### What you need to do
Return nothing but the lines from the line containing "ovací potřeby" through the last line of the records, reproduced exactly.

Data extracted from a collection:
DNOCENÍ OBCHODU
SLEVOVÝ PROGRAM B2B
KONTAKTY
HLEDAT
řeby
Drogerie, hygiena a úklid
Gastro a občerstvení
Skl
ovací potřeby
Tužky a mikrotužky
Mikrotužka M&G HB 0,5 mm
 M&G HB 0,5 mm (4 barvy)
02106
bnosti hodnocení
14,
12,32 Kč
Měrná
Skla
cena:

### Response to the exercise
ovací potřeby
Tužky a mikrotužky
Mikrotužka M&G HB 0,5 mm
 M&G HB 0,5 mm (4 barvy)
02106
bnosti hodnocení
14,
12,32 Kč
Měrná
Skla
cena:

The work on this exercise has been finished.